L’argument ne tient pas, qui relève que les Occidentaux aussi ont commis des crimes, et donc n’ont pas à juger ceux d’autrui. Bien sûr que les Occidentaux ne sont pas sans reproche. Mais la culpabilité des uns n’absout pas les autres. Ce n’est pas parce que Sophie est une délinquante qu’on ne peut pas juger les délits de Marie. Mais si l’on cause de paille et de poutre, on doit noter que chaque intervention soviétique, puis russe, a voulu renforcer un pouvoir criminel, en Allemagne de l’est, en Corée du Nord, Hongrie, Pologne, Vietnam, Cuba, Syrie, et contre les réformistes du commandant Massoud en Afghanistan…, alors que chaque intervention militaire de l’Occident (si mal avisée qu’elle fut sur le moment) a voulu libérer les peuples de ces mêmes régimes oppresseurs et de leurs odieux semblables, Corée, Vietnam, Irak, Talibans afghans, Somalie, Kosovo, Bosnie, Lybie…
Deux poids, deux mesures, c’est vrai, parce que d’un côté, on juge des criminels et leurs complices, alors que dans l’autre plateau de la balance, on pèse les intentions louables (hélas, souvent infructueuses) de ceux qui veulent militairement renverser ces criminels.
Le plus grand crime de Poutine devant l’Histoire n’est pas ce qu’il a fait
En devenant l’homme fort du Kremlin après les turbulences sous son prédécesseur, Poutine pouvait engager son pays sur la voie du rattrapage économique de l’Occident. Il pouvait apporter la prospérité à son peuple sans cesser d’être autocrate. Nombre d’experts soutiennent qu’un régime autocratique, qui vise la modernisation du pays, présente des avantages sur un régime libéral. Lorsque le chemin de la croissance est déjà tracé par d’autres, il n’y a pas besoin de débattre. Il suffit de copier ce qui a fonctionné. Les précédents sont probants : Chiang Kai-shek à Taïwan, Park Chung-hee en Corée du Sud, Lee Kuan Yew à Singapour…, et on pourrait même ajouter Deng Xiaoping en Chine.
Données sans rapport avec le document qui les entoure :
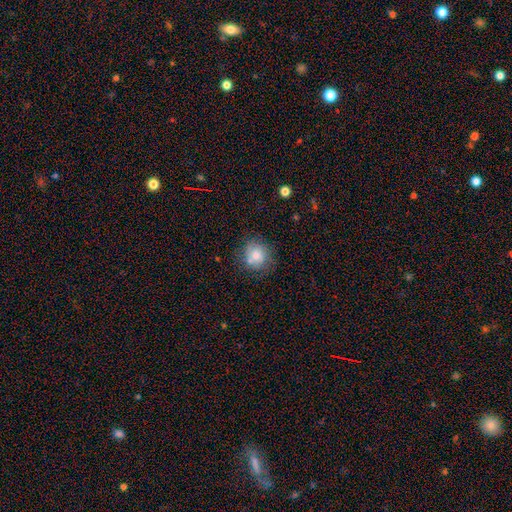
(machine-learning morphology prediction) Overall: smooth (76%). How rounded: round (84%). Merging: none (68%).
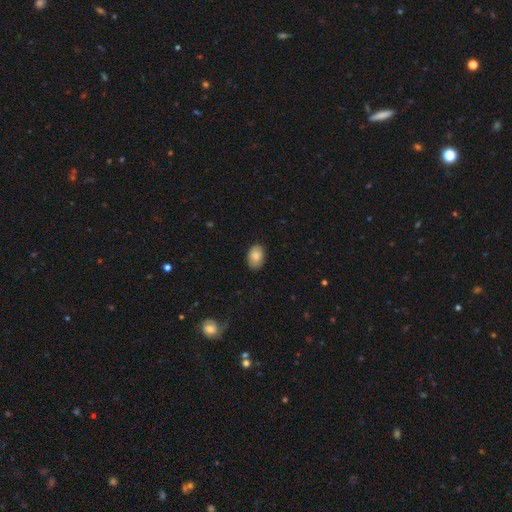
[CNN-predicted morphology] Smooth or featured: smooth — 85% (featured or disk — 8%)
How rounded: in between — 85% (round — 14%)
Merging: none — 86% (minor disturbance — 11%)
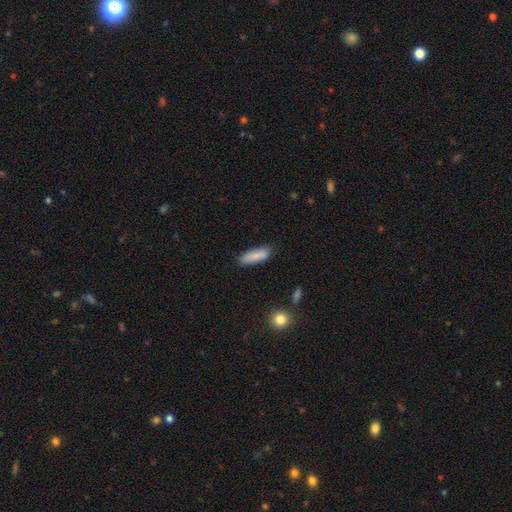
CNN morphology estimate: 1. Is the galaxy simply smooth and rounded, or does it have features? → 84% smooth, 9% featured or disk, 6% star or artifact.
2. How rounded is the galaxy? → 52% in between, 47% cigar-shaped, 2% round.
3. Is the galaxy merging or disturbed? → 82% none, 14% minor disturbance, 3% major disturbance, 2% merger.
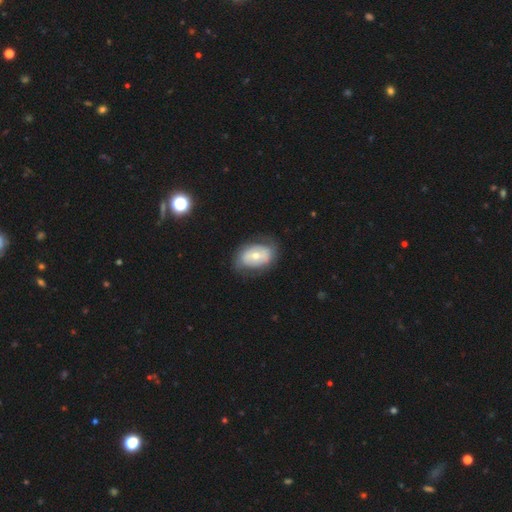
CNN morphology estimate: A featured or disk galaxy (47%, tied with smooth). Merging: none (66%).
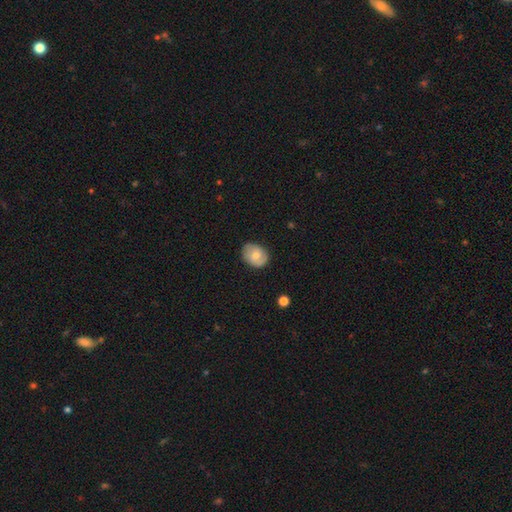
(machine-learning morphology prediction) Q: Smooth or featured?
A: smooth (62%); runner-up: featured or disk (31%)
Q: How rounded?
A: in between (54%); runner-up: round (45%)
Q: Merging?
A: none (77%); runner-up: minor disturbance (18%)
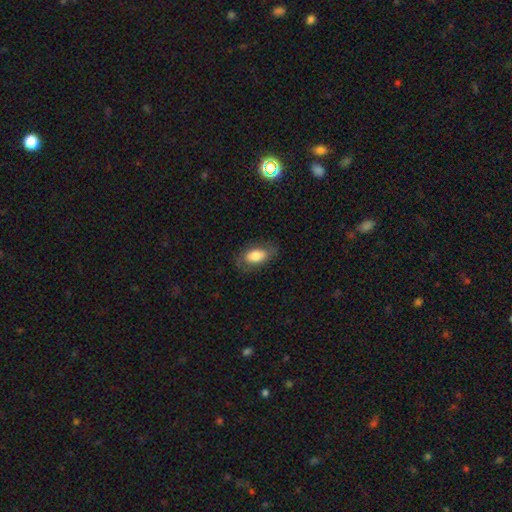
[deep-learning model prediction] Smooth or featured: smooth — 72% (featured or disk — 21%)
How rounded: in between — 90% (round — 5%)
Merging: none — 74% (minor disturbance — 17%)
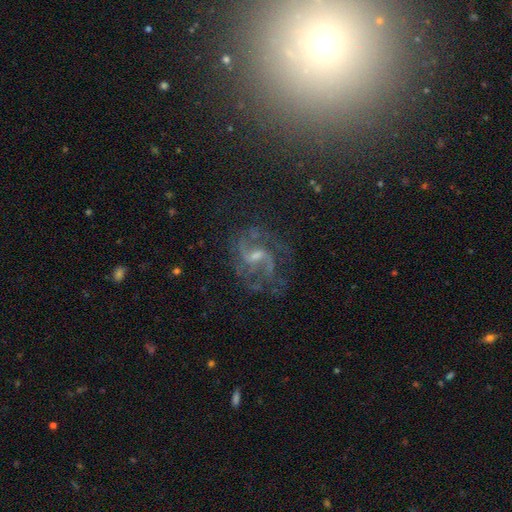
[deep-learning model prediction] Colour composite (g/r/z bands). It shows a featured or disk galaxy (79%) with a weak bar (57%), 2 (70%) medium (50%) spiral arms (93%) and a small central bulge (52%). Merging: none (68%).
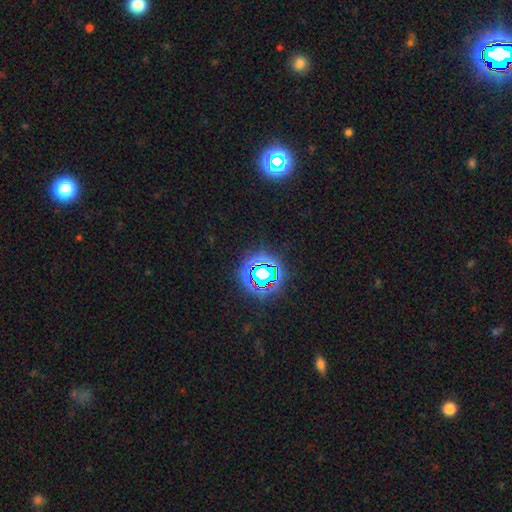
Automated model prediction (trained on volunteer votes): Morphology: type=star or artifact (77%).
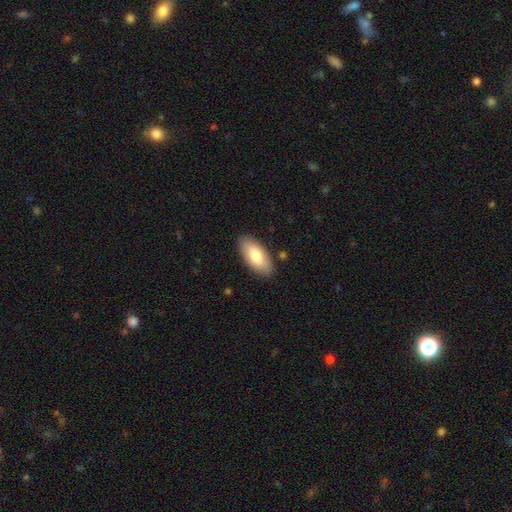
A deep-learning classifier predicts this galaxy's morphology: Q: Smooth or featured?
A: smooth (79%); runner-up: featured or disk (16%)
Q: How rounded?
A: in between (90%); runner-up: cigar-shaped (8%)
Q: Merging?
A: none (86%); runner-up: minor disturbance (10%)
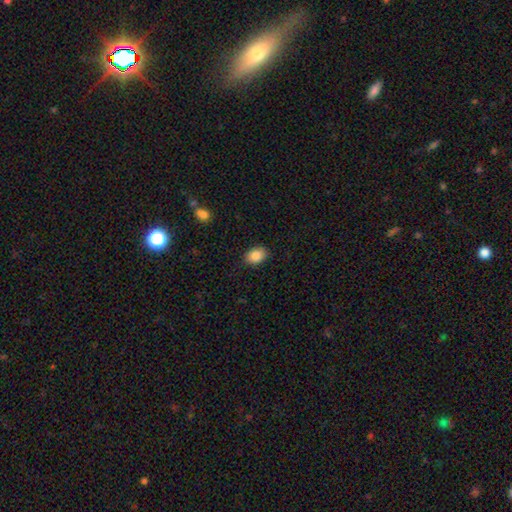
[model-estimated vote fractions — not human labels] Smooth or featured? smooth (86%)
How rounded? in between (76%)
Merging? none (88%)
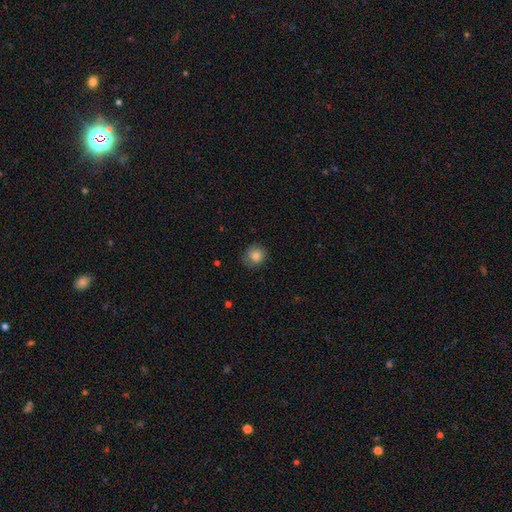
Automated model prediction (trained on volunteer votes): A smooth galaxy with no disk features (82%) that is round (83%). Merging: none (79%).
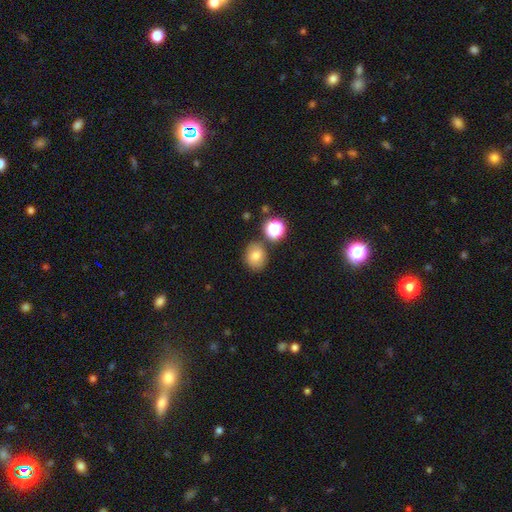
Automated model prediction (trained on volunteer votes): smooth_or_featured: smooth (p=0.75) [alt: star or artifact p=0.15]
how_rounded: round (p=0.61) [alt: in between p=0.38]
merging: none (p=0.77) [alt: minor disturbance p=0.11]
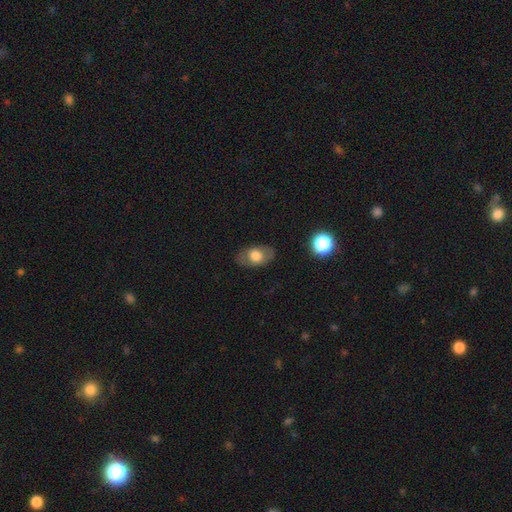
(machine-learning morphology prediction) type=smooth (64%); roundness=in between (83%); merging=none (81%).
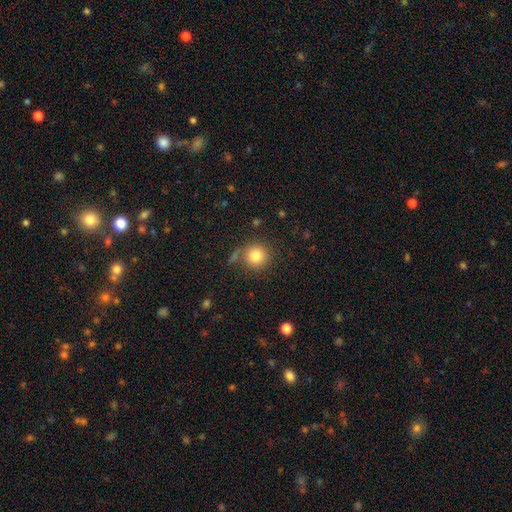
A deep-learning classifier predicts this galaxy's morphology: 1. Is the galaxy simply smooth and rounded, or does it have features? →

Ce sont ces précédents qui ont fait espérer en Occident que les dictatures chinoise et russe n’étaient que provisoires. Une fois enrichis, arrivés au stade où l’on ne peut plus copier, où il faut innover, ces pays auraient besoin de contestataires, de perturbateurs, donc de libéralisme dans tous les domaines.
C’était cependant réfléchir en individualiste et oublier que pour les collectivistes le but de la politique n’est pas la satisfaction des personnes mais le renforcement du pouvoir de l’État, la grandeur du pays et son statut géopolitique. Dans ce contexte, le président Poutine a déjà perdu la partie. Quelle que soit l’issue de la guerre, même si elle est victorieuse, ce qu’à Dieu ne plaise, la Russie sera militairement dégradée, démographiquement sapée, économiquement sur la paille et géopolitiquement discréditée. Elle se voulait l’égale des États Unis, elle aurait pu être une puissance économique mondiale, elle terminera vassale de la Chine, comme un pays sous-développé, juste bon à fournir des hydrocarbures tant qu’on en aura l’usage.
Mais les Russes ne doivent pas juger l’échec de leur gouvernement par rapport à la situation d’avant-guerre. Il leur faut encore mesurer le coût d’opportunité . Si leur gouvernement avait suivi la voie allemande, japonaise, sud-coréenne de reconstruction, aujourd’hui, après 20 ans d’inclusion dans l’économie libérale, quelle n’eût pas été leur qualité de vie, leur niveau de revenu, leur confort matériel, leur accès à la culture mondiale, et donc leur légitime fierté – non pas celle d’être craints, mais d’être enviés ?
Et juste retour des choses : aux frontières de la Russie rompue, l’Ukraine sera reconstruite – comme le furent le Japon, l’Allemagne et la Corée du Sud après la guerre – une Ukraine sûre d’elle, hypermodernisée, compétitive, une véritable puissance européenne.